Il existe, pour ceux qui veulent étudier l'occultisme dans ses
diverses branches, une bibliothèque de plusieurs centaines de
volumes. Des publications techniques, il en a de tout genre, et
l'étudiant n'a que l'embarras du choix lorsqu'il en possède les
bases élémentaires.
Par contre, il existe très peu d'ouvrages pour débutant : en
général, le novice doit faire par lui-même sa première instruction.

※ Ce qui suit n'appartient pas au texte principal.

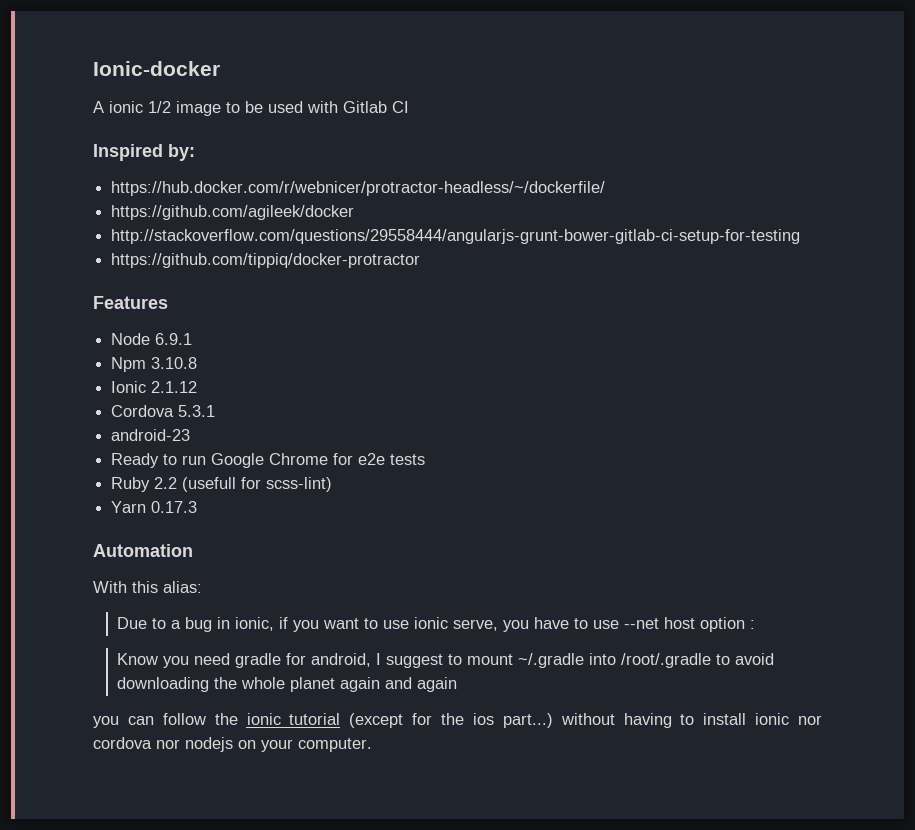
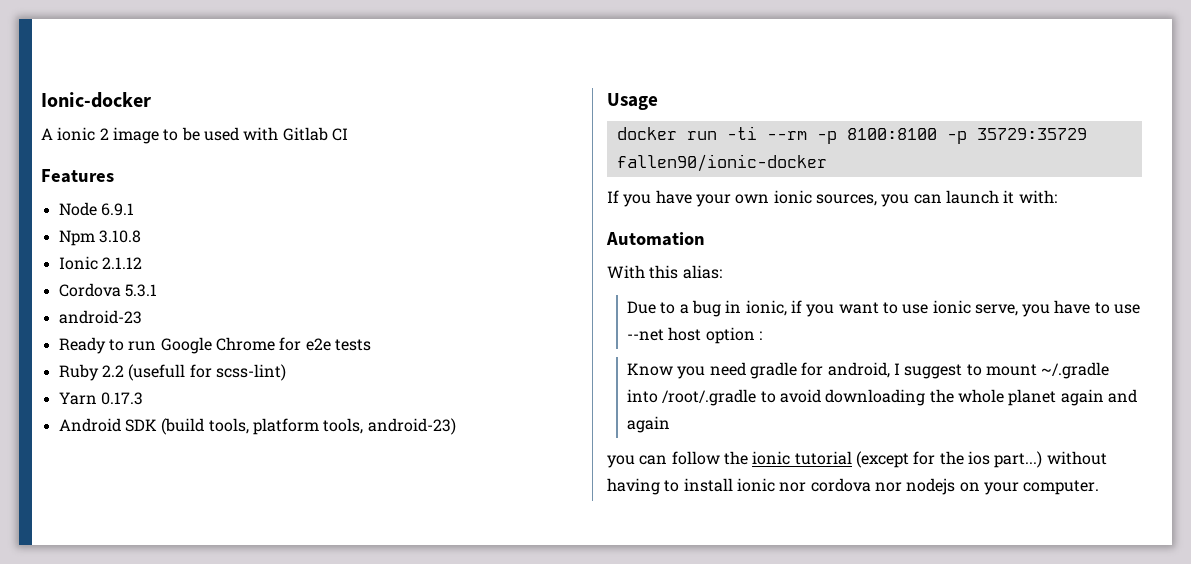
[148,101,171,113] 1/2 -> [99,128,109,140] 2
[93,144,195,161] [111,181,606,196] [111,205,355,220] [111,229,801,244] [111,253,421,268] // Inspired by: // https://hub.docker.com/r/webnicer/protractor-headless/~/dockerfile/ // https://github.com/agileek/docker // http://stackoverflow.com/questions/29558444/angularjs-grunt-bower-gitlab-ci-setup-for-testing // https://github.com/tippiq/docker-protractor -> (348, 134) none
(198, 507) none -> [58,418,456,435] [607,93,658,110] [616,126,1087,144] [616,154,827,172] [607,190,1057,207] // Android SDK (build tools, platform tools, android-23) // Usage // docker run -ti --rm -p 8100:8100 -p 35729:35729 fallen90/ionic-docker // If you have your own ionic sources, you can launch it with:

L'immense oeuvre de Papus, ce "Balzac de l'occultisme",
répond à l'attente de tous : il initie le néophyte et clarifie la
pensée abstraite de l'adepte. Papus a commenté bien des
domaines que nous continuons d'approfondir. Durant les trente-sept
années de sa vie littéraire très active, on décompte cent
soixante titres, quatre cents articles : enthousiasme d'un extraordinaire
vulgarisateur, d'un créateur de centres spirituels, qui
a également exercé son métier de médecin sous le nom de
Gérard Encausse (1865-1916).
Comme tous les chercheurs d'absolu de son époque, Papus
a été marqué par les études sur la kabbale selon la pensée
de Pic de la Mirandole (1463-1494), de Cornélius Agrippa
(1486-1535), mais aussi de tous les courants contemporains de
la kabbale chrétienne avec Martinès de Pasqually (1727-1774) et
surtout de Louis-Claude de Saint-Martin (1743-1803). Essentiellement
axé sur cet enseignement spiritualiste chrétien, Papus, ce
rénovateur des traités ésotériques, a regroupé chercheurs,
érudits, écrivains, en fondant en 1887 une maçonnerie particulière,
le Martinisme, qui diffuse sa pensée métaphysique.